(Reuters) - Jefferies lowered its ratings on several miners on Tuesday and reduced its commodity price forecasts, weighed by increasing chances of the Sino-U.S. trade war having a “significant impact” on the global demand for metals.
Tensions between the United States and China intensified over the past few days, after U.S. President Donald Trump vowed to impose a 10% tariff on $300 billion of Chinese imports from Sept. 1.
Adding to the woes, the U.S. Treasury Department announced late on Monday that it had determined for the first time since 1994 that China was manipulating its currency. The yuan broke past the symbolic 7-per-dollar level on Monday after China let the currency slide in response to the latest U.S. tariffs.

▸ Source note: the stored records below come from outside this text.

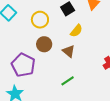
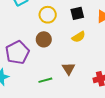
brown triangle: (69, 51) -> (68, 69), moved
green line: (68, 81) -> (45, 80), moved

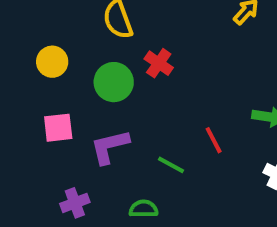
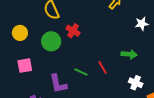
purple L-shape: (110, 147) -> (58, 84), moved, turned -85
green line: (171, 165) -> (81, 72), moved

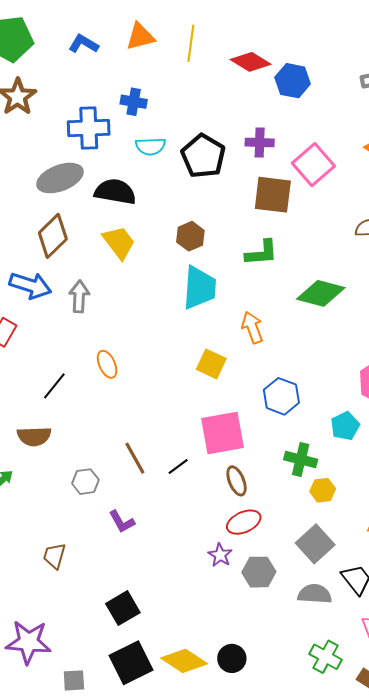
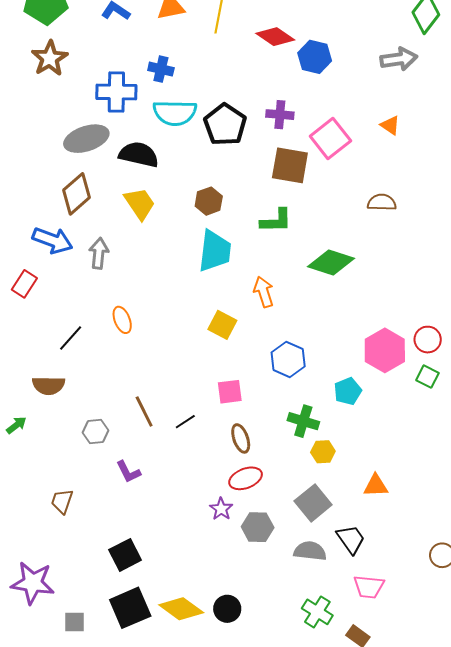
cyan semicircle: (150, 146) -> (175, 113), size x1.5
pink square: (223, 433) -> (230, 392), size x0.6

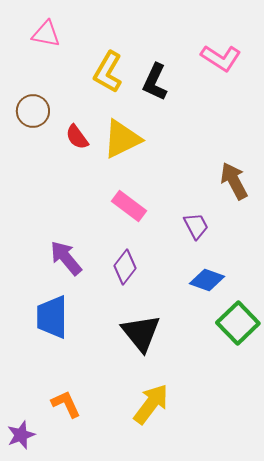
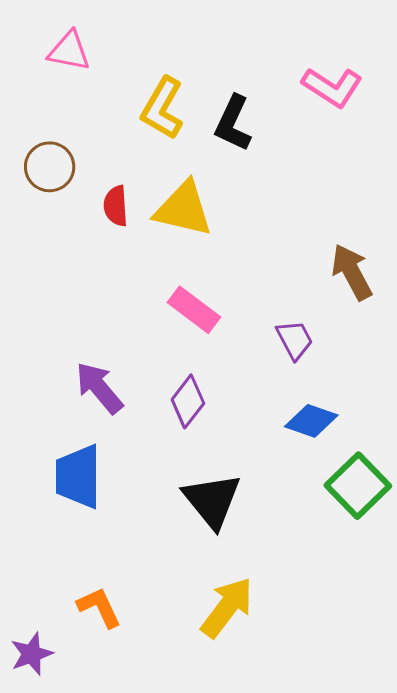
red semicircle: (77, 137) -> (116, 206), turned 32
yellow triangle: (122, 139) -> (183, 209), turned 39

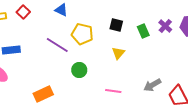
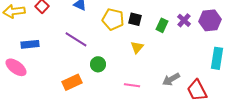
green rectangle: (143, 31) -> (162, 25), turned 48
yellow pentagon: (82, 34) -> (113, 19), moved
orange rectangle: (43, 94) -> (72, 82), moved

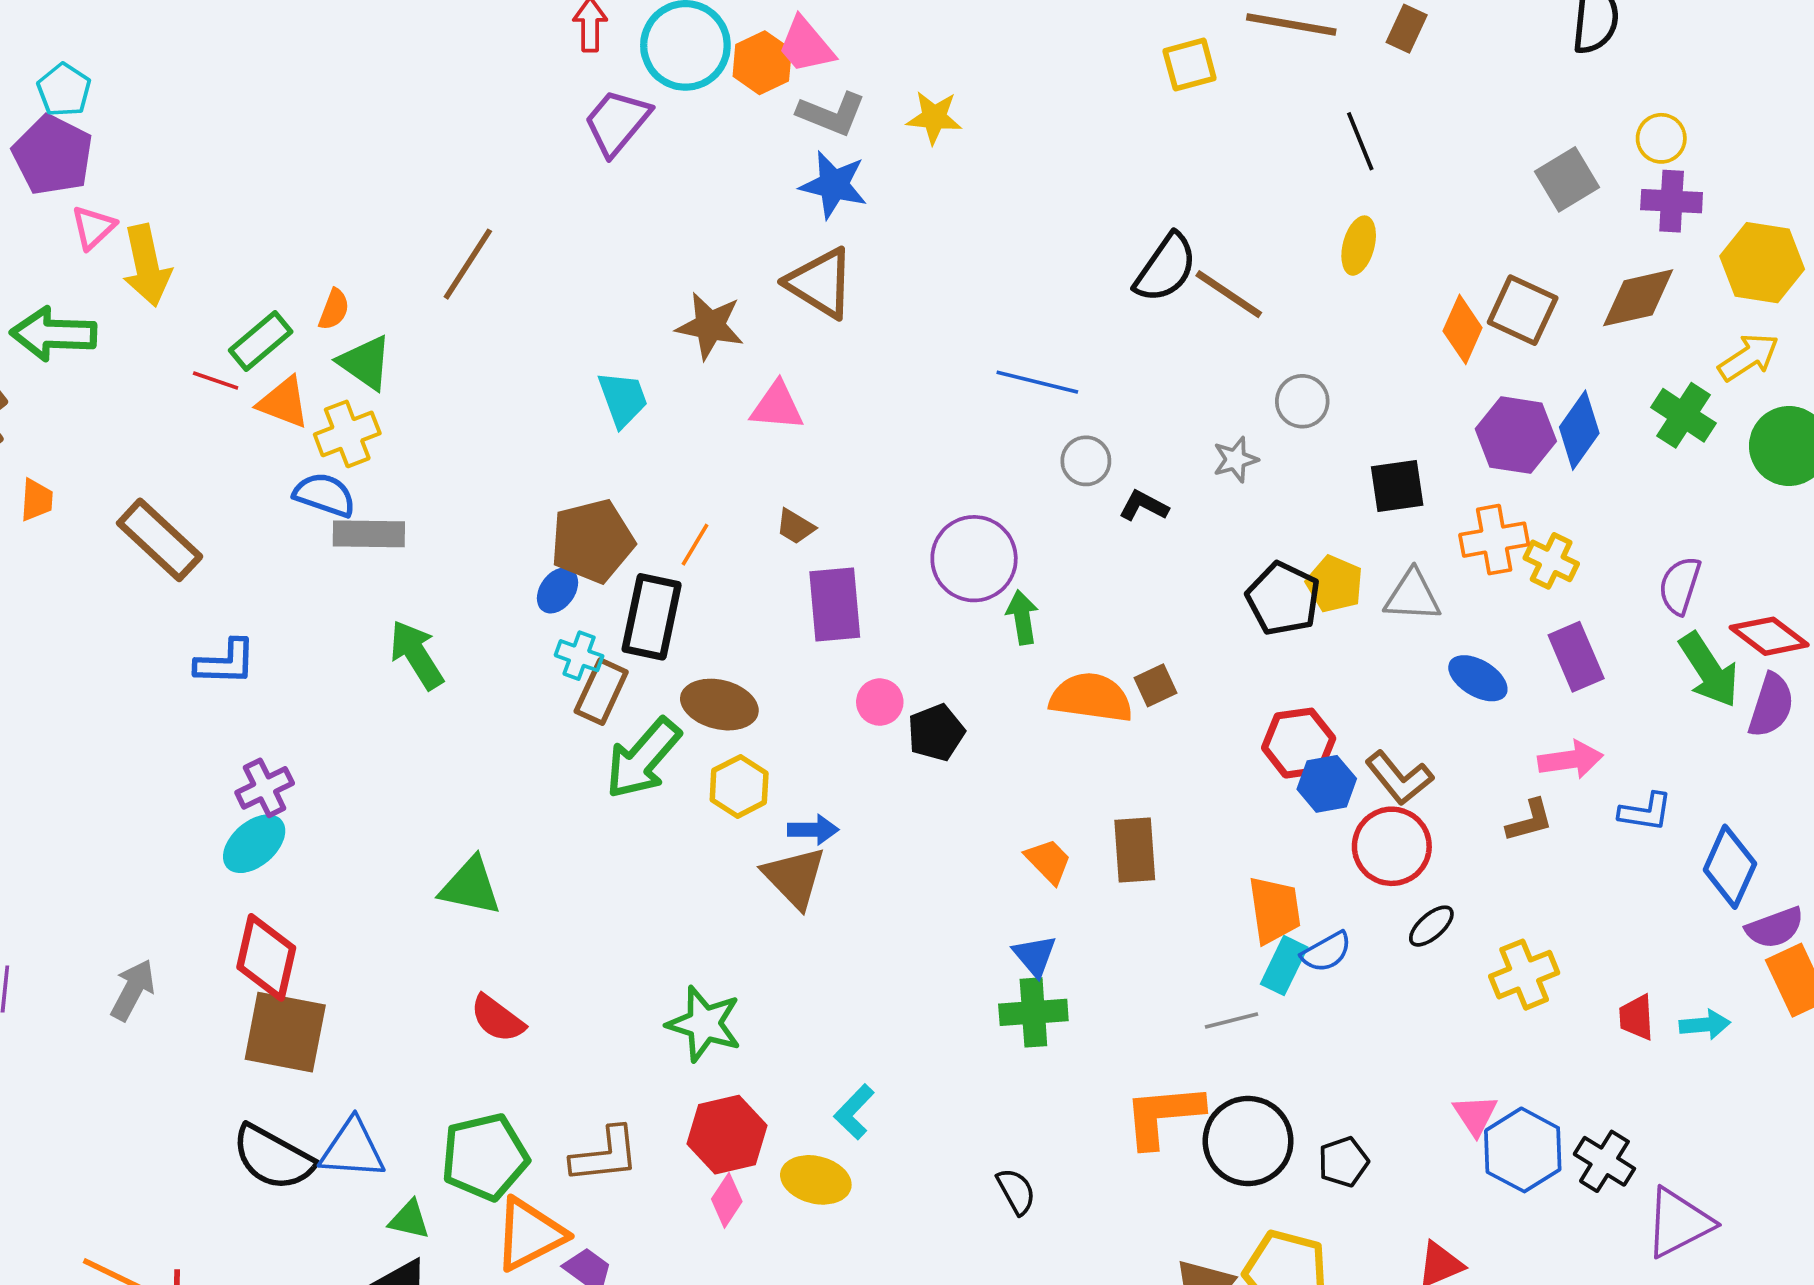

Jefferies said these developments, including the devaluation of the yuan and tightening measures in Chinese property markets, suggested that a cyclical recovery has now been pushed back further.
Any measures to tighten lending for the real estate sector could have a major impact, as Chinese property markets account for about 15% of global demand for metals, Jefferies analysts wrote.
“A slowdown in construction and a decline in Chinese manufacturing and exports due to trade wars would be significant negatives for metals’ demand, even if fiscal/monetary stimulus leads to some recovery in the broader Chinese economy,” the brokerage said in a note.
Jefferies cut its ratings on Rio Tinto Ltd, BHP Group Ltd, Fortescue Metals Group, Peabody Energy Corp and Arch Coal Inc to ‘hold’ from ‘buy’.
The brokerage now prefers copper miners over iron ore and coal miners. It reduced its 2019 price forecast for iron ore fines (CFR China) by over 10% to $88 per tonne, while that of iron ore lump (CFR China) was cut to $106 per tonne.